Radoslaw K. Wojciechowski

Laplacians on infinite graphs: Dirichlet and Neumann boundary conditions

We study Laplacians associated to a graph and single out a class of such operators with special regularity properties. In the case of locally finite graphs, this class consists of all selfadjoint, non-negative restrictions of the standard formal Laplacian and we can characterize the Dirichlet and Neumann Laplacians as the largest and smallest Markovian restrictions of the standard formal Laplacian. In the case of general graphs, this class contains the Dirichlet and Neumann Laplacians and we describe how these may differ from each other, characterize when they agree, and study connections to essential selfadjointness and stochastic completeness. Finally, we study basic common features of all Laplacians associated to a graph. In particular, we characterize when the associated semigroup is positivity improving and present some basic estimates on its long term behavior. We also discuss some situations in which the Laplacian associated to a graph is unique and, in this context, characterize its boundedness.

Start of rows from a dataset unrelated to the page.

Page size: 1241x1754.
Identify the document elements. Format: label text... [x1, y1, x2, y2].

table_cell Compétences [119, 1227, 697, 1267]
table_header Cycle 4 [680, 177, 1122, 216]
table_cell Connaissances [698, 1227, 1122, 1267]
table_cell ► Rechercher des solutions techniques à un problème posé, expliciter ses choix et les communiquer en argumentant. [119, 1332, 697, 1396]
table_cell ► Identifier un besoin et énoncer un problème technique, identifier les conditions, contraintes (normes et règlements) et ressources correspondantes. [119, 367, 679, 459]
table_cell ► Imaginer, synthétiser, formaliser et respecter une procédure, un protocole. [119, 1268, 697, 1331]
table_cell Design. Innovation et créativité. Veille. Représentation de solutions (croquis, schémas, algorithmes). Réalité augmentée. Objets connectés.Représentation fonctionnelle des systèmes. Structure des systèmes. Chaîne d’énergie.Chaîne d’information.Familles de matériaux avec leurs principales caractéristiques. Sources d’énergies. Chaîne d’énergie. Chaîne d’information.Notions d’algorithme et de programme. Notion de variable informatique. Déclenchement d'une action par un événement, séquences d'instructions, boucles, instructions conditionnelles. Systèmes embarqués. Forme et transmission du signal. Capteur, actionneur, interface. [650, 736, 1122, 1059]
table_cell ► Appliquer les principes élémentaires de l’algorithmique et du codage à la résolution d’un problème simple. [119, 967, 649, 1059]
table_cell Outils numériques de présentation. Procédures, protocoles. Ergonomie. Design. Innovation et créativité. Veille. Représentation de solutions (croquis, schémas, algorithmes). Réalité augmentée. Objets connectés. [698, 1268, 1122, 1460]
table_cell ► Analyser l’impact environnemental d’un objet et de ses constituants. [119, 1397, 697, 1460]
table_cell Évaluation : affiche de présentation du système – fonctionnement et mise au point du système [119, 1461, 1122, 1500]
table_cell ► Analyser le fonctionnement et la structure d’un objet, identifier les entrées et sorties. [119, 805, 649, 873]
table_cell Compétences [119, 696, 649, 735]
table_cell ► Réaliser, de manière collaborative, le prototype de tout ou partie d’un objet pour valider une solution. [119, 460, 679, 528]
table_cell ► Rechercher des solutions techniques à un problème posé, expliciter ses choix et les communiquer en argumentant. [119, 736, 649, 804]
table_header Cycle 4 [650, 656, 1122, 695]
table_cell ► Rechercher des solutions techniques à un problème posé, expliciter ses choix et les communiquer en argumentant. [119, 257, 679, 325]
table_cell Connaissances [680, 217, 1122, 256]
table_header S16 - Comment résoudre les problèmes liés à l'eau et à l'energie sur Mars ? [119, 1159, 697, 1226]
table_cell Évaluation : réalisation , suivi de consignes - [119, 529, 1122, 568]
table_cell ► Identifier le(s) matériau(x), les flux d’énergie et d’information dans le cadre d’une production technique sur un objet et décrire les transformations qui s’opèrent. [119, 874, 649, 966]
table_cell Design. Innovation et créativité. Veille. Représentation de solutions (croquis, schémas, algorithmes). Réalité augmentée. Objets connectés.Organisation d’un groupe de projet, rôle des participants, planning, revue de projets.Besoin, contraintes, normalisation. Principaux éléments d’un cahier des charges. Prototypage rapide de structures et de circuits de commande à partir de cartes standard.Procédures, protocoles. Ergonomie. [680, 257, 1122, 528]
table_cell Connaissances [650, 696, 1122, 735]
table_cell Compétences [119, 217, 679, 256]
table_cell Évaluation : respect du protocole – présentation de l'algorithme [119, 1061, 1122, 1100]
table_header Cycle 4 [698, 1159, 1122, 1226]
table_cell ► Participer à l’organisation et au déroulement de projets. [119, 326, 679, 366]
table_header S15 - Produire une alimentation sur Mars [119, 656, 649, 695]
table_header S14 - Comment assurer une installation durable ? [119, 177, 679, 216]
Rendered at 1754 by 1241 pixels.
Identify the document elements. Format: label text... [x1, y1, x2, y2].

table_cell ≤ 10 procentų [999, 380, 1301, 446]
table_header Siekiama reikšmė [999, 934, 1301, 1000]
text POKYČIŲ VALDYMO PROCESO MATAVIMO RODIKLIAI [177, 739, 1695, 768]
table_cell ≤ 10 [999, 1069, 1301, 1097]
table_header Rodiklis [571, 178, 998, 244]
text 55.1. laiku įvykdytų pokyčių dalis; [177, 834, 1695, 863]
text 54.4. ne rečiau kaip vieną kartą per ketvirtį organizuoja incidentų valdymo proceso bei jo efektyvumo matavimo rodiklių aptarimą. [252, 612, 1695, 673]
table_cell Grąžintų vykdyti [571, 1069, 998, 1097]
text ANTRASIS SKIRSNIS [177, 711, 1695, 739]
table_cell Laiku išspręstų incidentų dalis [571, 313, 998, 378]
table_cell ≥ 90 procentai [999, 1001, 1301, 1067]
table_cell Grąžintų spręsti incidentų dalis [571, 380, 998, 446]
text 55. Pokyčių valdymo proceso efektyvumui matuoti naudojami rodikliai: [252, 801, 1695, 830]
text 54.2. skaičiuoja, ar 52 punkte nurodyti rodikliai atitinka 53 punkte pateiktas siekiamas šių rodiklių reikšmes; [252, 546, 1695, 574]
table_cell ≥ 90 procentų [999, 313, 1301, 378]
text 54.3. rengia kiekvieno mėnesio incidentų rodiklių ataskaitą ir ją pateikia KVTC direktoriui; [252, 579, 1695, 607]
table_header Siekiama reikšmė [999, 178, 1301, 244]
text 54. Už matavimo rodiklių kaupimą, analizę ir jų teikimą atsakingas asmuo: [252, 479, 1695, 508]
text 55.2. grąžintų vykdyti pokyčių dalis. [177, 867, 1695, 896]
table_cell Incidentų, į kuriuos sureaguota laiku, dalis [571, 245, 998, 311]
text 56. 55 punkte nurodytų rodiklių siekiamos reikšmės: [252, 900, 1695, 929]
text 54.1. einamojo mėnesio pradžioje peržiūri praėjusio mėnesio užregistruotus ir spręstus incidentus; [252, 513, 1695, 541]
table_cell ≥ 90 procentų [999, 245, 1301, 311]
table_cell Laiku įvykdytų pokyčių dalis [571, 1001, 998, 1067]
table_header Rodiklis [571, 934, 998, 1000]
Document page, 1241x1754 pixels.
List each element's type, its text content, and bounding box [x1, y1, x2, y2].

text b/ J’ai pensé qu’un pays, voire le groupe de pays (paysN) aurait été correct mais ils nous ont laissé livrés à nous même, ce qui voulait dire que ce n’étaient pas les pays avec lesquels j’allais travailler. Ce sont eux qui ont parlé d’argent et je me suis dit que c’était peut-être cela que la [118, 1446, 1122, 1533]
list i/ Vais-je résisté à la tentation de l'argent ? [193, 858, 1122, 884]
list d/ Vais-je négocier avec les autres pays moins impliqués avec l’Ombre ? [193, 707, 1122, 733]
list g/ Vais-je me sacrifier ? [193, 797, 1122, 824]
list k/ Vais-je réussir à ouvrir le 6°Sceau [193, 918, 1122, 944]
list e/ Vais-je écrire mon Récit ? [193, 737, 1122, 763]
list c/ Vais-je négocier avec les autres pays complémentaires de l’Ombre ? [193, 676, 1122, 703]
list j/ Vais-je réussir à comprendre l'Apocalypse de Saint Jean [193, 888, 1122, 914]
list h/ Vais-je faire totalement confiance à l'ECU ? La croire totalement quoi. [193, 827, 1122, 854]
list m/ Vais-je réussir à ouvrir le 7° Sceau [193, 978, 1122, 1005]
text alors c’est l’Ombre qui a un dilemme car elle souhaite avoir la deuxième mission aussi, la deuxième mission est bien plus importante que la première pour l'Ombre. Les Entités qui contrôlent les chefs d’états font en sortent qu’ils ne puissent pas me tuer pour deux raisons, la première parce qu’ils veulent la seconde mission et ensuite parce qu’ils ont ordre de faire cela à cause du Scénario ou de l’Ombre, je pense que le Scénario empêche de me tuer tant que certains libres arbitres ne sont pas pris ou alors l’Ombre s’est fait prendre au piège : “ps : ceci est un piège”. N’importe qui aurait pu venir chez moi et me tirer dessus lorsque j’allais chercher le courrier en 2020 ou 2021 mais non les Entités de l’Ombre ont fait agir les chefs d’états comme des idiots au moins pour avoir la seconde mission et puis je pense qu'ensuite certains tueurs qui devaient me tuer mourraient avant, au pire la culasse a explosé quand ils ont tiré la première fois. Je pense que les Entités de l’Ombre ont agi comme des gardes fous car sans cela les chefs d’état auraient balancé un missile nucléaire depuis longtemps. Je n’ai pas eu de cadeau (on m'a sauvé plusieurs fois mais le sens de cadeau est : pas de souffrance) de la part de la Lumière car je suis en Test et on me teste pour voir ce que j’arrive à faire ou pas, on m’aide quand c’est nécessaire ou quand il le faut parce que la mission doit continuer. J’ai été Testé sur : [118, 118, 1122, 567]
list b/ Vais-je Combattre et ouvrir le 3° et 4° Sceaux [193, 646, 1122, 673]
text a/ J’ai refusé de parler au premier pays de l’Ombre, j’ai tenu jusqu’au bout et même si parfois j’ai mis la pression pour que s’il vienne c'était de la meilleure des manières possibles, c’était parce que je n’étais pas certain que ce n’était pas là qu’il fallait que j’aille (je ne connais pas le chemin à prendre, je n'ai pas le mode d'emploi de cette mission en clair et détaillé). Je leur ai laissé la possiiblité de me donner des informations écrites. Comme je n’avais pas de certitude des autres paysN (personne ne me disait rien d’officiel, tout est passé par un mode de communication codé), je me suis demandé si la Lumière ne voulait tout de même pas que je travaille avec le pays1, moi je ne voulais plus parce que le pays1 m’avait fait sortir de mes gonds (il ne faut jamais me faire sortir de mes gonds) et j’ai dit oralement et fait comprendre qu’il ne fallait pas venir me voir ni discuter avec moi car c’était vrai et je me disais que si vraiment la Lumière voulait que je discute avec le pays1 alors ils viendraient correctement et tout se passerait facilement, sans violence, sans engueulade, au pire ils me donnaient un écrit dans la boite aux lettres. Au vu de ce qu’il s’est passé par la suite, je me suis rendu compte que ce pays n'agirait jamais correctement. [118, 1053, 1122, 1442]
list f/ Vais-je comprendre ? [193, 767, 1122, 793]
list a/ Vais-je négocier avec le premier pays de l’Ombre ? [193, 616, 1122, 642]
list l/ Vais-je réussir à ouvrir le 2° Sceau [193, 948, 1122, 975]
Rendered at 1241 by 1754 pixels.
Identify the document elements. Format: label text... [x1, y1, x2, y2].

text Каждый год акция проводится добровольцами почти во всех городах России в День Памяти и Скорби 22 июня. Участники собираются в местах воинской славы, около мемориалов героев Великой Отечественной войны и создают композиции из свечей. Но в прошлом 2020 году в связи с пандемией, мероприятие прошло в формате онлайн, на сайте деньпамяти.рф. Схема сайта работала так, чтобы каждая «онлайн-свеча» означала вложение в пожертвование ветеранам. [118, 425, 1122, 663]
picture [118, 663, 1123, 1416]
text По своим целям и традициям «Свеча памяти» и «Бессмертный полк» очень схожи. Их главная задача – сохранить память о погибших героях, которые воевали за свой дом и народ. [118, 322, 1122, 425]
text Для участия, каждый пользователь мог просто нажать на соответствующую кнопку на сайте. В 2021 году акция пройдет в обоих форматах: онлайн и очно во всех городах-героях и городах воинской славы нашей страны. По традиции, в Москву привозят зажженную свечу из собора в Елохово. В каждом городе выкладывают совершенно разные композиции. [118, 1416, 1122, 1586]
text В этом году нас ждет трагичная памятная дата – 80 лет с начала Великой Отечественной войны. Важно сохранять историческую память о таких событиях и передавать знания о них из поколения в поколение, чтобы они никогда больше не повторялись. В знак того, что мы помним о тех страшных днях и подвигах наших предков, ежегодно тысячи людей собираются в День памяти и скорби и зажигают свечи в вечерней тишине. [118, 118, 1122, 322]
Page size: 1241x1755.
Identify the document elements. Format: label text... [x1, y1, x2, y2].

Stochastically Incomplete Manifolds and Graphs

We survey geometric properties which imply the stochastic incompleteness of the minimal diffusion process associated to the Laplacian on manifolds and graphs. In particular, we completely characterize stochastic incompleteness for spherically symmetric graphs and show that, in contrast to the case of Riemannian manifolds, there exist examples of stochastically incomplete graphs of polynomial volume growth.

Cheeger inequalities for unbounded graph Laplacians

We use the concept of intrinsic metrics to give a new definition for an isoperimetric constant of a graph. We use this novel isoperimetric constant to prove a Cheeger-type estimate for the bottom of the spectrum which is nontrivial even if the vertex degrees are unbounded.

Volume growth and bounds for the essential spectrum for Dirichlet forms

We consider operators arising from regular Dirichlet forms with vanishing killing term. We give bounds for the bottom of the (essential) spectrum in terms of exponential volume growth with respect to an intrinsic metric. As special cases we discuss operators on graphs. When the volume growth is measured in the natural graph distance (which is not an intrinsic metric) we discuss the threshold for positivity of the bottom of the spectrum and finiteness of the bottom of the essential spectrum of the (unbounded) graph Laplacian. This threshold is shown to lie at cubic polynomial growth.